## Assignment A:
Translate this sentence from the HABITAT modelling text into French: "Knowledge about species and interactions between species is vital in this process."
## Assignment B:
Reproduce the portion of the HABITAT modelling text starting at "HABITAT modelling is a" and ending at "a variable (cause/effect).".

HABITAT modelling is a spatial analysis tool to determine environmental impact to support the development of management plans. The tool is especially designed for ecological assessment to analyse the availability and quality of habitats for individual or groups of species. However, it can also be used for other spatial analysis where grid operations are needed like flood risk maps or  damages to agriculture or urban areas in case of floods and droughts.

Using cause-effect relationships (knowledge rules) that describe:

  • thresholds of variables (cause);
  • availability and quality of suitable area (effect);
  • environmental impact (combined effect)



A knowledge rule for fish describing the habitat suitability based on a variable (cause/effect).

A combination of knowledge rules and resulting Habitat Suitability Indexes (HSI) leading to the overall habitat suitability (combined effect)




Habitat analyses are important for studying the ecological functioning of water- and land systems. Knowledge about species and interactions between species is vital in this process. In a world with increasing environmental pressures, it is important to quantify these impacts. Knowledge about the effectiveness of measures can be used to develop policy on spatial planning and water- and ecosystem management in order to realize ecological goals.


HABITAT studies

Examples of (inter)national HABITAT studies are:

  • Analysis on the effects of climate change in European freshwater systems
  • Determination of the effects of water level fluctuations on the habitat suitability of macrophytes, zebra mussels,birds and vegetation composition in the area of Lake IJssel, the Netherlands
  • Development of a water management strategy to reduce CO2 emission from large peat areas
  • Determination of the effects of cooling-water on the habitat suitability of corals in Az Zour, Kuwait
  • Examination of the consequences of cyclic rejuvenation of floodplains for the habitat suitability of species
  • Determination of the effects of natural and anthropogenic pressure on key-species and WFD habitats       in the Ems- Dollard estuary, the Netherlands
  • Development of a water management strategy to reduce flooding risks and stimulate nature development in the Sava river, Croatia


HABITAT approach

The approach used in HABITAT modelling is based on the Habitat evaluation procedures (HEP) modelling developed by the US Fish and Wildlife Service (U.S. Fish and Wildlife Service, 1980; Duel et al, 1995). This approach has resulted in the development of the HABITAT model (Haasnoot, Verkade & Bruijn, 2009).



Duel, Specken, H.B.P., Denneman, W.D., Kwakernaak, C. (1995) “The Habitat evaluation procedure as a tool for ecological rehabilitation of wetlands in the Netherlands”, Wat. Sci. Tech. Vol. 31, No. 8, pp. 387-391

Haasnoot, M. J.S. Verkade, K.M. Bruijn. (2009) HABITAT a spatial analysis tool for environmental impact and damage assessment. Hydroinformatics Conference. Chili 12-16 January 2009

U.S. Fish and Wildlife Service (1980). Habitat evaluation procedures (HEP. U.S. Department of Interior Fish and Wildlife Service, Division Ecological Services Manual 102. Washington, D.C. USA.

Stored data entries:
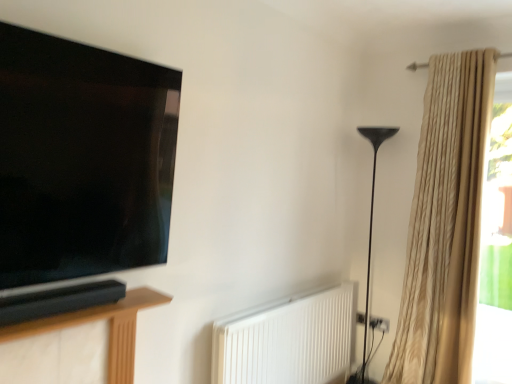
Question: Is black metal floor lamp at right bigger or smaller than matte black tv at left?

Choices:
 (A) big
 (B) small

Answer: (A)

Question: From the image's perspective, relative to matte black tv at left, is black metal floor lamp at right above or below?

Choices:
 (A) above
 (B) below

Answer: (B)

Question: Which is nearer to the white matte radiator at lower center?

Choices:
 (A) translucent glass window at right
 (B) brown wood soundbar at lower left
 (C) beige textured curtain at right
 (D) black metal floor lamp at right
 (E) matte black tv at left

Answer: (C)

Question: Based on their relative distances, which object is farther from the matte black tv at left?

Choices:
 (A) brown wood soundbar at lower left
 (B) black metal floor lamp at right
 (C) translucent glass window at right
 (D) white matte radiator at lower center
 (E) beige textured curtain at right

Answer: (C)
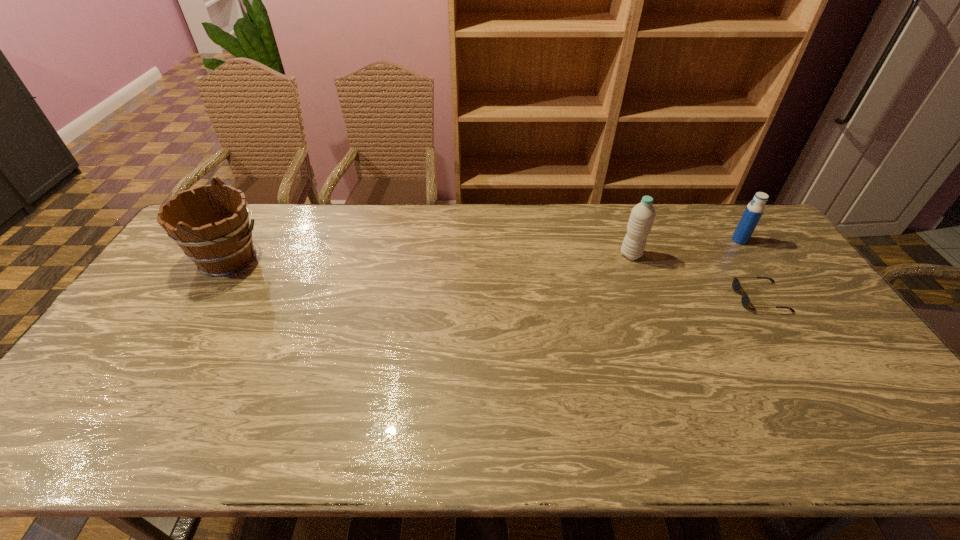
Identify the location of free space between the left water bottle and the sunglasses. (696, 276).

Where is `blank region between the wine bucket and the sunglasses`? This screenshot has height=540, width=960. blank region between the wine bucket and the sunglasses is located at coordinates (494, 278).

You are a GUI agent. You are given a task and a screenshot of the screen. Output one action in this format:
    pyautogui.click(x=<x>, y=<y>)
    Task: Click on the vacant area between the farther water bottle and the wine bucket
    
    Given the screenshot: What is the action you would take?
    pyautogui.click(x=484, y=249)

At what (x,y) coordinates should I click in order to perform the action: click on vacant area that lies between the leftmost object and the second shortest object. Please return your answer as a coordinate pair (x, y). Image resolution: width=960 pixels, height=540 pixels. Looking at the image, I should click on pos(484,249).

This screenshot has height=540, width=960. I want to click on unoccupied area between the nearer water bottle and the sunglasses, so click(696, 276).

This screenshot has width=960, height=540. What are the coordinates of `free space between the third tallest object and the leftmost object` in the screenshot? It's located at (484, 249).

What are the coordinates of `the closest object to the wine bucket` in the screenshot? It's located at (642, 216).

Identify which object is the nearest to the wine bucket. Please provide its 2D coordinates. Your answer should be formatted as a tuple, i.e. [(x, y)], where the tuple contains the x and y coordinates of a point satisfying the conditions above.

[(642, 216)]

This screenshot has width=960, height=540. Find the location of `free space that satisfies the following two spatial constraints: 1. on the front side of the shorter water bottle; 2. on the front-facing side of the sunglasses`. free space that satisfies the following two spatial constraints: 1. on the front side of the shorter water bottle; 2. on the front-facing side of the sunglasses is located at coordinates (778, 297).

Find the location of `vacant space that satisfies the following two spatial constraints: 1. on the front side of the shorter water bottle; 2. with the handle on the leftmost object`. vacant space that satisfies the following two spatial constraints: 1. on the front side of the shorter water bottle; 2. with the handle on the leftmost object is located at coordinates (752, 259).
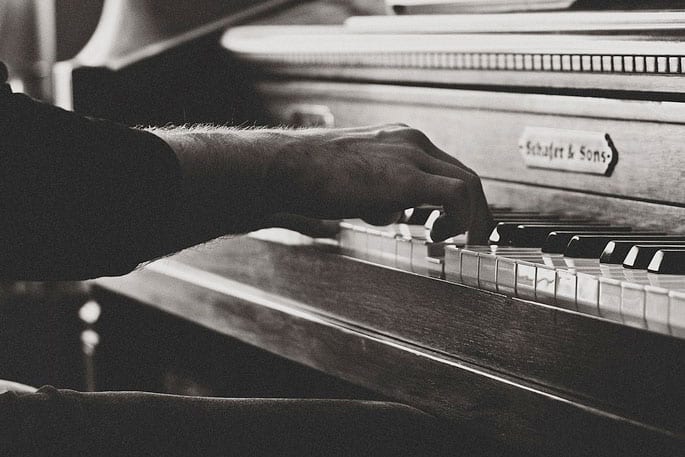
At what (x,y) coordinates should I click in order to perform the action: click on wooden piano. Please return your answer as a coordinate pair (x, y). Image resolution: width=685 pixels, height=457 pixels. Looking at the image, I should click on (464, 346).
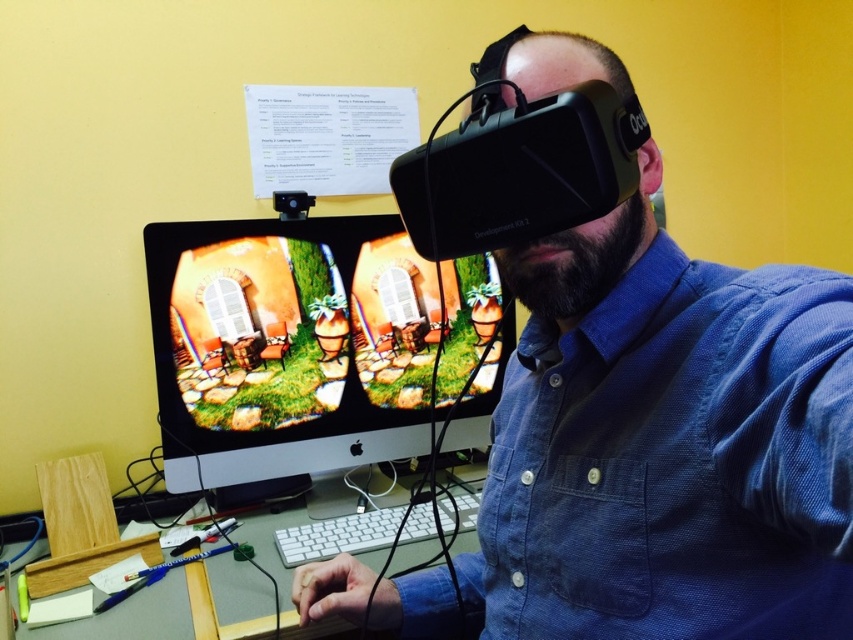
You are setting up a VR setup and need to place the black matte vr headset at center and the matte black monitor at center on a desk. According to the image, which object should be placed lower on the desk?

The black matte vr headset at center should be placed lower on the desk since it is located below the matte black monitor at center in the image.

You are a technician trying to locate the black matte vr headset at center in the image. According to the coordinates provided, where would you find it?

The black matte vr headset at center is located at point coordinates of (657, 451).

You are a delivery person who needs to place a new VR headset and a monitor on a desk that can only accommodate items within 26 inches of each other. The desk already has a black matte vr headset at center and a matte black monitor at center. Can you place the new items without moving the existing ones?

## Written solution A:
Les connaissances sur les espèces et sur les interactions entre espèces sont essentielles dans ce processus.

## Written solution B:
HABITAT modelling is a spatial analysis tool to determine environmental impact to support the development of management plans. The tool is especially designed for ecological assessment to analyse the availability and quality of habitats for individual or groups of species. However, it can also be used for other spatial analysis where grid operations are needed like flood risk maps or  damages to agriculture or urban areas in case of floods and droughts.

Using cause-effect relationships (knowledge rules) that describe:

  • thresholds of variables (cause);
  • availability and quality of suitable area (effect);
  • environmental impact (combined effect)



A knowledge rule for fish describing the habitat suitability based on a variable (cause/effect).